Oleh : Ki Ans

Peningkatan kualitas diri bisa diperoleh dari (sumber) manapun, kepada laut kita peroleh makna tegarnya kehidupan. Belajarlah kepada disiplin semut yang dengan relanya berantri, sehingga berbaris memanjang bagaikan ular. Belajarlah kepada ikan yang hidup di laut, sekalipun airnya asin tapi tidak sedikitpun menggarami ikannya.

Warung kopi dengan corak ragam yang hadir adalah nuansa khas, yang apabila sedikit waktu mengkontemplasikannya ternyata adalah suatu media yang strategis untuk mendiskusikan beberapa hal.
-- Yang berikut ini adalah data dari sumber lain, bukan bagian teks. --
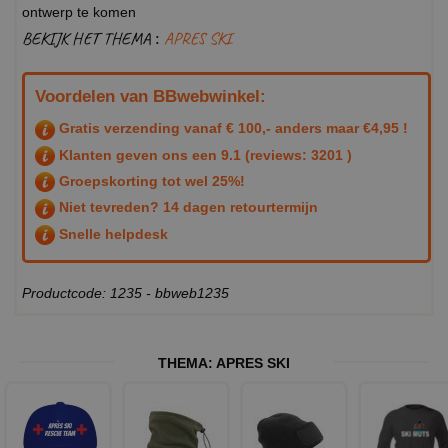
ontwerp te komen
BEKIJK HET THEMA :
APRES SKI
Voordelen van BBwebwinkel:
Gratis verzending vanaf € 100,- anders maar €4,95 !
Klanten geven ons een
9.1
(reviews: 3201 )
Groepskorting tot wel 25%!
Niet tevreden? 14 dagen retourtermijn
Snelle helpdesk
Productcode: 1235 - bbweb1235
THEMA:
APRES SKI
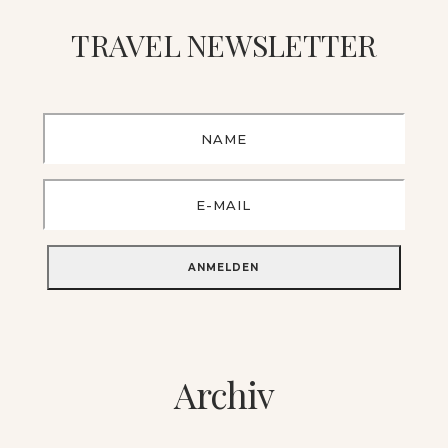
TRAVEL NEWSLETTER
Archiv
Banyak hal sulit dicarikan titik temunya, di tempat-tempat bergengsi dan VIP, ternyata di warung kopi yang posisinya bersanding dengan air dan lumpur, masalah menjadi mencair.

Warung kopi sering diiedentikan sebagai tempat tongkrongan anak muda yang sedang mengalami dis-orientasi kehidupan, tidaklah berlebihan jika dikatakan, sekarang sedang bertransformasi sebagai wadah penguatan anak manusia. Menjamurnya cafe literasi, cafe diskusi, dan kajian-kajian akademik dengan cafe sebagai lokusnya adalah fenomena menggembirakan bagi pegiat warung kopi.

Banyak ragam cerita dari para penikmat kopi, yang berasal dari macam-macam latar belakang, yang sangat berharga bagi kehidupan. Gelisahnya petani, tentang hasil panen dari sebuah proses yang melelahkan, penuh dengan kucuran keringat, adalah sebuah perjuangan hidup yang tidak ringan. Tidak berimbangnya cost produksi dan hasil produksi bagi petani adalah tema yang selalu menjadi bahan obrolan para petani. Fenomena tersebut, menarik utk dicermati, artinya belum ada realitas keberpihakan dari negara secara serius bagaimana membuat para petani bisa senyum bahagia.

Pelajaran warung kopi dari fenomena di atas adalah betapa hidup itu adalah perjuangan tanpa lelah, yang memang tidak boleh berhenti, harus terus bergerak, sebagaimana subtansi dari tanda kehidupan itu adalah gerak, bergerak dan menggerakkan. Menafikan gerak dari proses kehidupan sama dengan kematian, kata orang jawa “urip iku kudu gerak”, planet-planet di alam semesta ini juga bergerak sesuai taqdirnya.

Mencoba sedikit tengok filosofi jawa yang mengatakan:
” Urip iku terus mlaku, bebarengan karo wektu, sing bisa gawa lakumu, supaya apik nasibmu.” (Hidup itu terus berjalan, bersamaan dengan waktu, yang bisa membawa tingkah lakumu, biar nasibmu baik).
Kombinasi kopi dan gula, antara pahit dan manis melahirkan aroma yang memikat para penikmat kopi.
Sudut pandang akan pahitnya kopi,yang kemudian dijadikan justifikasi akan pahitnya, sebagai alasan logis utk menjauhinya merupakan pandangan yang kurang komprehensif. Suatu gambaran tentang kehidupan,yang untuk menilainya tidak hanya sekedar didasarkan stigma “hitam-putih”, tapi menuntut hadirnya instrument-instrument lain, agar suatu pandangan menjadi utuh dan objektif. Narasi yang lahir dari warung kopi adalah narasi kehidupan, tanpa kepentingan apapun lebih-lebih power interest, dialog yang terbangun adalah ekspresi gugatan yang tak terdengar dan warung kopi sebagai tempat yang ramah untuk memediainya.

 

*Penulis adalah pegiat diskusi dan literasi “Majelis Al Qohwah”.